→ TASK:
Leaving out pictures, output exactly the lines below from the one that has "للجنسين بعدة مناطق في المملكة (وظائف" through the one that has "STD + SLAVE จาก duck vending!", and nothing else.

→ TASK DATA:
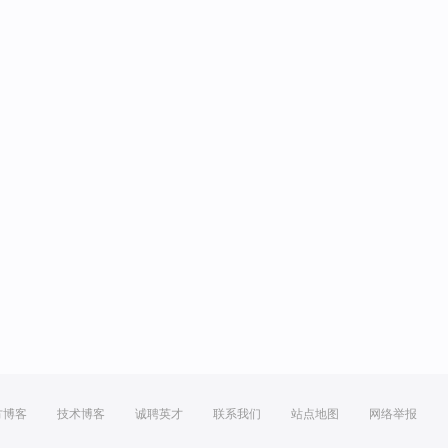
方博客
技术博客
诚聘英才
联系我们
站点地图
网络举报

--

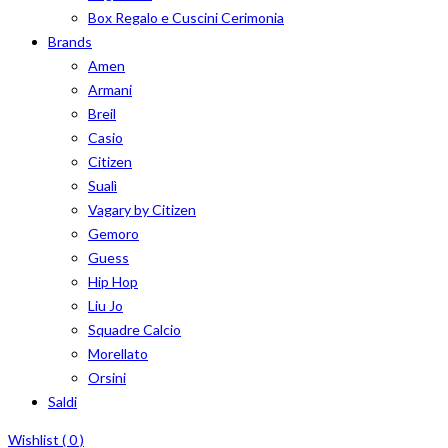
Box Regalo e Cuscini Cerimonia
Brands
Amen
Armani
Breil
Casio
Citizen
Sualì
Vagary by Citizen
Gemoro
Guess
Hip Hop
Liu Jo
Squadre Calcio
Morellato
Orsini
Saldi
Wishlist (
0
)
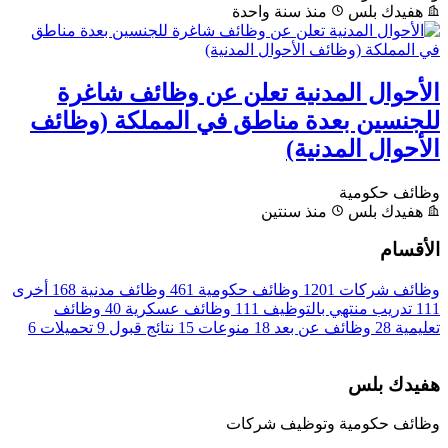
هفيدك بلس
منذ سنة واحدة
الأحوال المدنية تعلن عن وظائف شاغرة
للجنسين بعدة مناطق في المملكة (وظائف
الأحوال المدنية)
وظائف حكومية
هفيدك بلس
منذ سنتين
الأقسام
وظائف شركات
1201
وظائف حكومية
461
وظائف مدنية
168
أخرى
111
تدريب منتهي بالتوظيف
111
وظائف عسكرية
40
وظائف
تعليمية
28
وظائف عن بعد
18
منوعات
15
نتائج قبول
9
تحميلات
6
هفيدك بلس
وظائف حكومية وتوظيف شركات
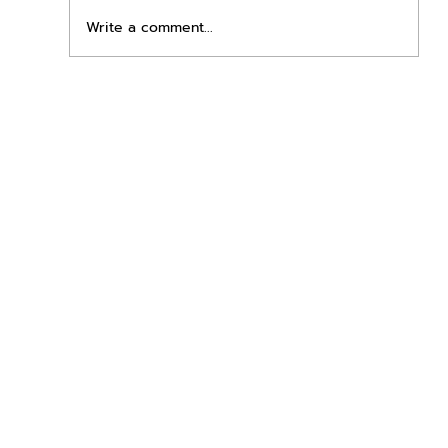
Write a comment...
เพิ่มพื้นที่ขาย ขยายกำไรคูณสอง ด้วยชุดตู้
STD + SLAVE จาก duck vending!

---

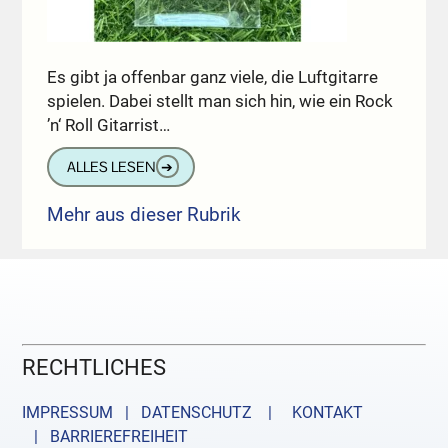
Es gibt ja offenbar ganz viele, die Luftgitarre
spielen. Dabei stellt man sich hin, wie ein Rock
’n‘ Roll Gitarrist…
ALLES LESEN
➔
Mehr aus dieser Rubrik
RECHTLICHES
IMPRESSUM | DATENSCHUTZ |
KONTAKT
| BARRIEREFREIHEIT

→ RESULT:
للجنسين بعدة مناطق في المملكة (وظائف
الأحوال المدنية)
وظائف حكومية
هفيدك بلس
منذ سنتين
الأقسام
وظائف شركات
1201
وظائف حكومية
461
وظائف مدنية
168
أخرى
111
تدريب منتهي بالتوظيف
111
وظائف عسكرية
40
وظائف
تعليمية
28
وظائف عن بعد
18
منوعات
15
نتائج قبول
9
تحميلات
6
هفيدك بلس
وظائف حكومية وتوظيف شركات
Write a comment...
เพิ่มพื้นที่ขาย ขยายกำไรคูณสอง ด้วยชุดตู้
STD + SLAVE จาก duck vending!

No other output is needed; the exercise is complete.